To help mitigate these privacy concerns, the researchers plan on using a “distributed machine learning model.” 

This technique, called federated learning, also known as federal or collaborative learning, involves training various localized AI models using limited sets of data, where only model parameters, not raw data, are exchanged between the local models and the global model. 

“We can run some local models on the students’ machines, like their computers, without sending all the raw data to some central servers,” Wang said. “So in that way, we protect the students’ data.”

Fairness and accuracy

Wang noted that ensuring fairness in their predictive model is important, especially in the realm of education.

“People definitely want more fairness in educational software,” Wang said. “But the reality is that there is a trade-off between the performance or accuracy of your prediction model and fairness.”

Wang explained that having imbalanced training data can lead to the resulting model being biased against underrepresented demographics.

“For example, if you have more male students than female students in your class, then you will get more training data on a male students compared to female students,” Wang said. “Then, it is very likely that your model’s performance will bias against female students simply because you don’t have enough data on them.”

This is a “very natural problem” for machine learning models, according to Wang.

“So what people normally do in the machine learning literature is adaptive sampling,” Wang said. 

While this would make the model fairer, it would reduce its accuracy.

“If I have more male data than female data, I can downsample the male data — I just remove some male data and keep the data more balanced,” Wang said. “However, that will unfortunately downgrade the performance of the male students, while you keep their performance more balanced.”

Additionally, this trade-off becomes complicated when dealing with multiple demographic groups.

Continuing with his previous example, Wang noted that dropping samples from male students to keep the model balanced can be complicated when those students are also from other minority groups.
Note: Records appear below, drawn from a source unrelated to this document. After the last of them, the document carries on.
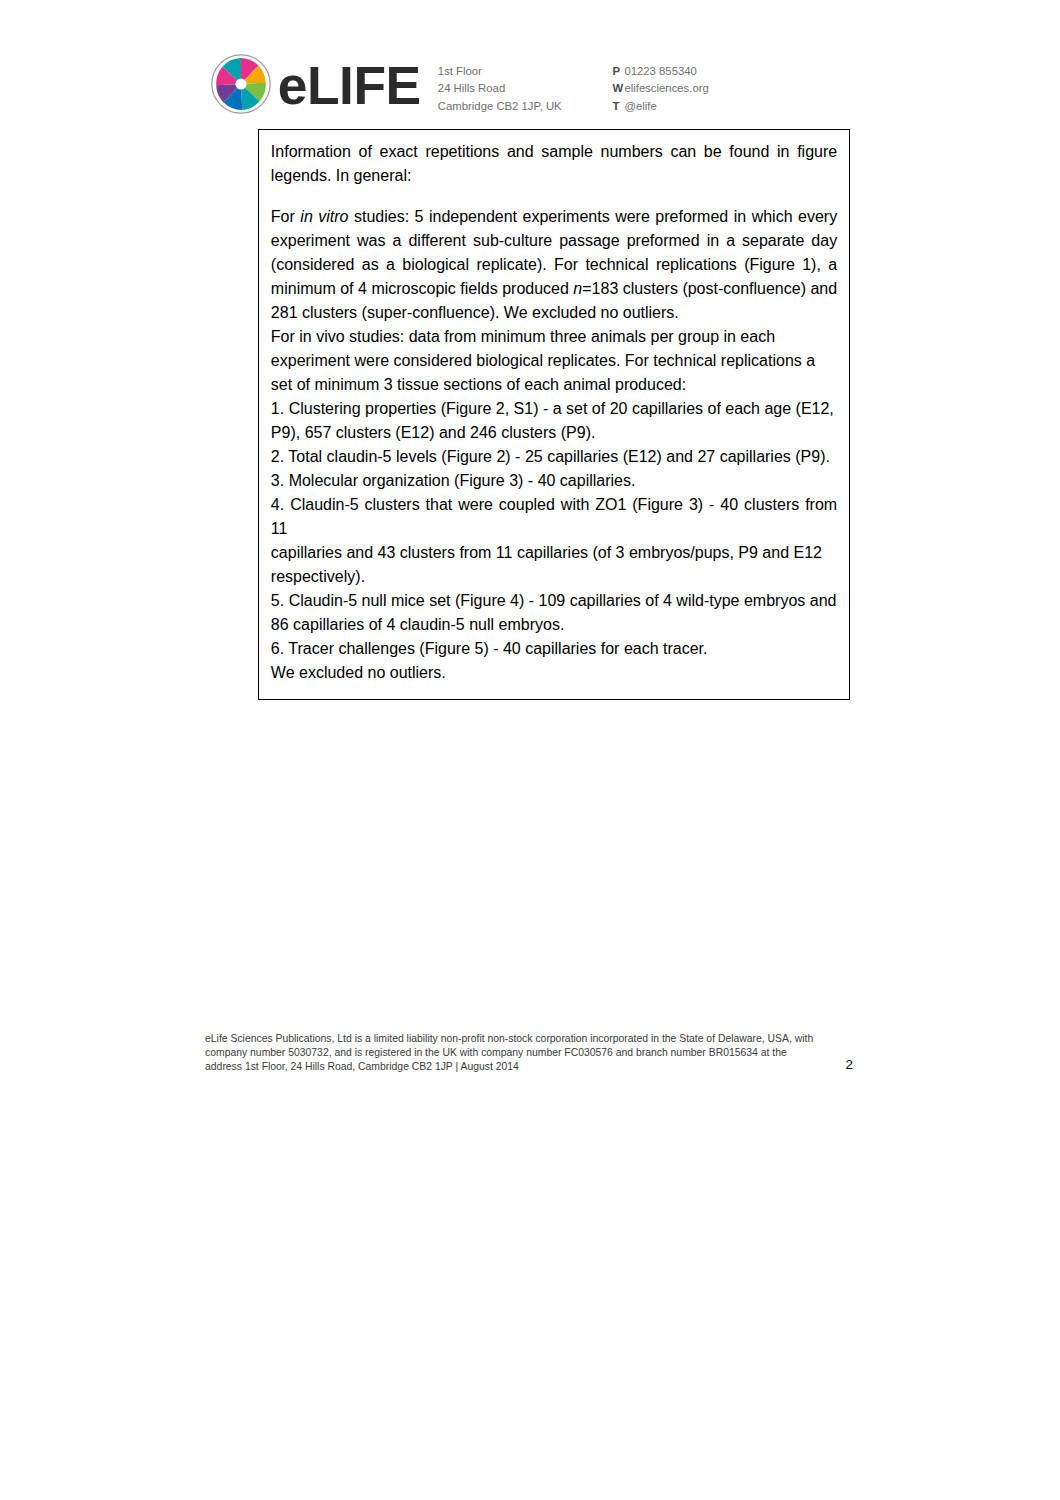e LIFE
1st Floor
24 Hills Road
Cambridge CB2 1JP, UK
P01223 855340
Welifesciences.org
T@elife
Information of exact repetitions and sample numbers can be found in figure legends. In general:
For in vitro studies: 5 independent experiments were preformed in which every experiment was a different sub-culture passage preformed in a separate day (considered as a biological replicate). For technical replications (Figure 1), a minimum of 4 microscopic fields produced n=183 clusters (post-confluence) and 281 clusters (super-confluence). We excluded no outliers.
For in vivo studies: data from minimum three animals per group in each
experiment were considered biological replicates. For technical replications a
set of minimum 3 tissue sections of each animal produced:
1. Clustering properties (Figure 2, S1) - a set of 20 capillaries of each age (E12,
P9), 657 clusters (E12) and 246 clusters (P9).
2. Total claudin-5 levels (Figure 2) - 25 capillaries (E12) and 27 capillaries (P9).
3. Molecular organization (Figure 3) - 40 capillaries.
4. Claudin-5 clusters that were coupled with ZO1 (Figure 3) - 40 clusters from 11
capillaries and 43 clusters from 11 capillaries (of 3 embryos/pups, P9 and E12
respectively).
5. Claudin-5 null mice set (Figure 4) - 109 capillaries of 4 wild-type embryos and
86 capillaries of 4 claudin-5 null embryos.
6. Tracer challenges (Figure 5) - 40 capillaries for each tracer.
We excluded no outliers.
eLife Sciences Publications, Ltd is a limited liability non-profit non-stock corporation incorporated in the State of Delaware, USA, with company number 5030732, and is registered in the UK with company number FC030576 and branch number BR015634 at the address 1st Floor, 24 Hills Road, Cambridge CB2 1JP | August 2014
2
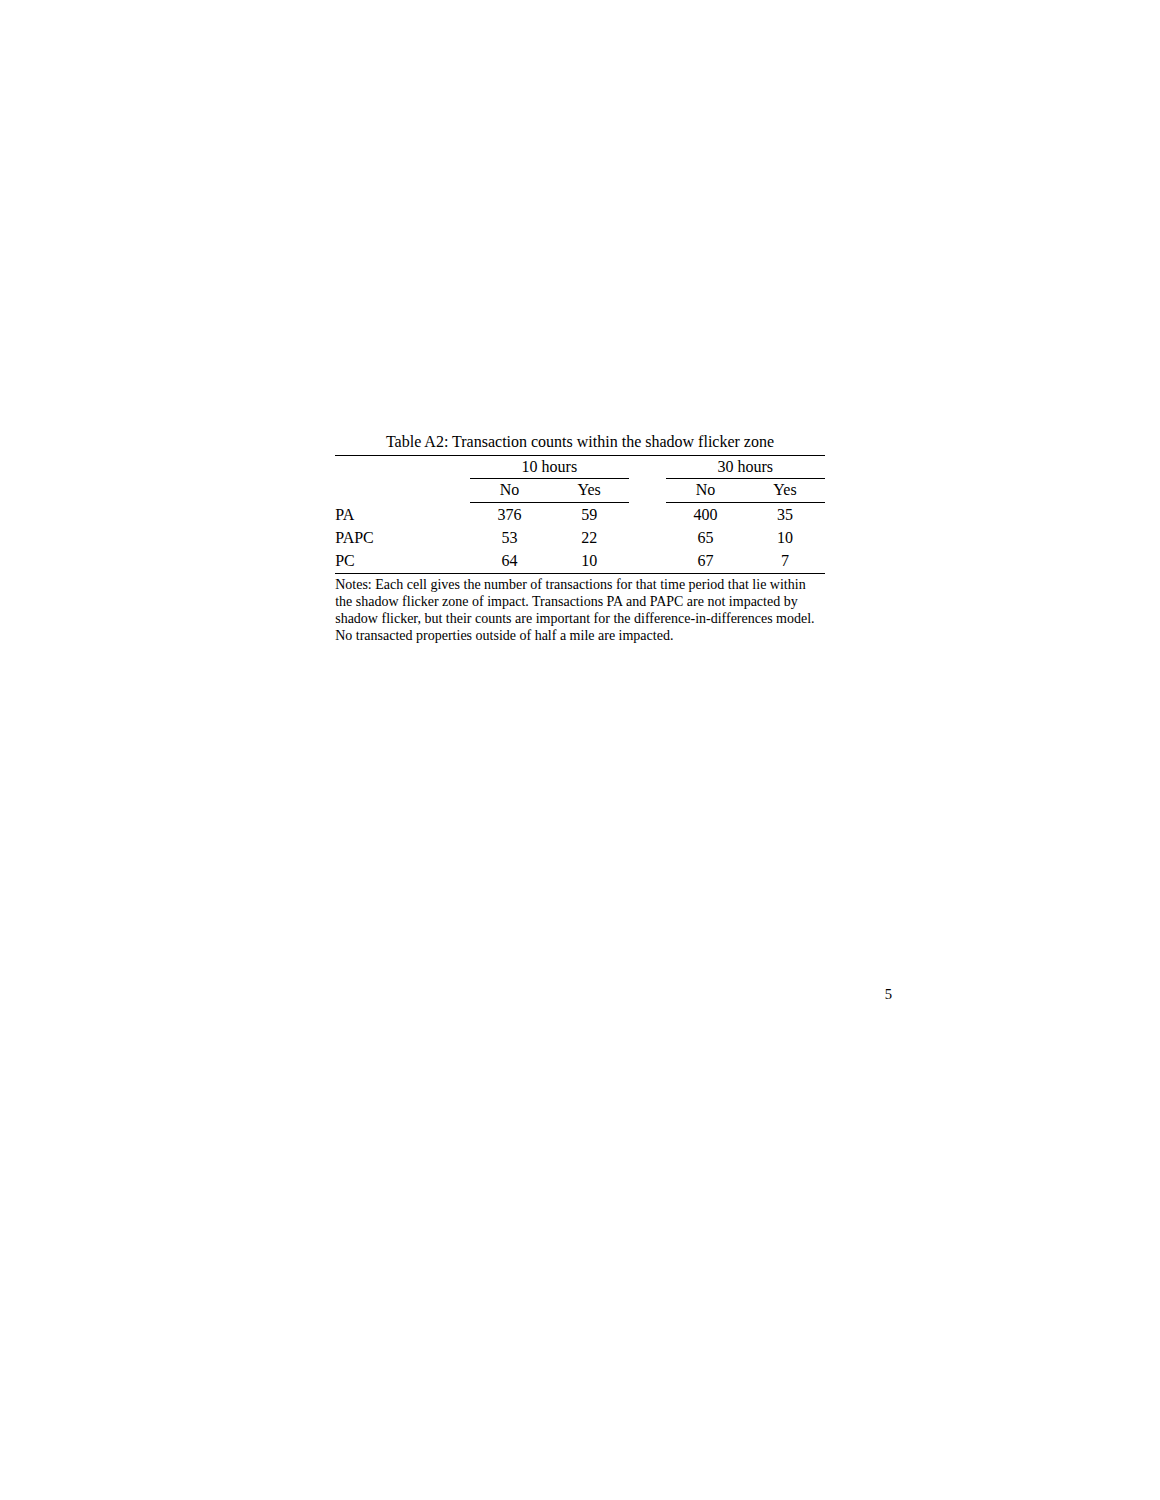Table A2: Transaction counts within the shadow flicker zone
| | 10 hours | | 30 hours |
| --- | --- | --- | --- |
| | No | Yes | | No | Yes |
| PA | 376 | 59 | | 400 | 35 |
| PAPC | 53 | 22 | | 65 | 10 |
| PC | 64 | 10 | | 67 | 7 |
Notes: Each cell gives the number of transactions for that time period that lie within the shadow flicker zone of impact. Transactions PA and PAPC are not impacted by shadow flicker, but their counts are important for the difference-in-differences model. No transacted properties outside of half a mile are impacted.
5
“What happens if some of the male samples are from African American students?” Wang asked. “When you drop the data from those male students, you also drop the data from the African American male students. Then you can make it more biased against that group.”

For the project, Wang and Bosch hope to find a balance between the fairness of their predictive model and its accuracy.

“That’s definitely one challenge we want to address,” Wang said. “We want to build a model that can probably hit the sweet spot of the trade-off between the fairness and the accuracy of the model.”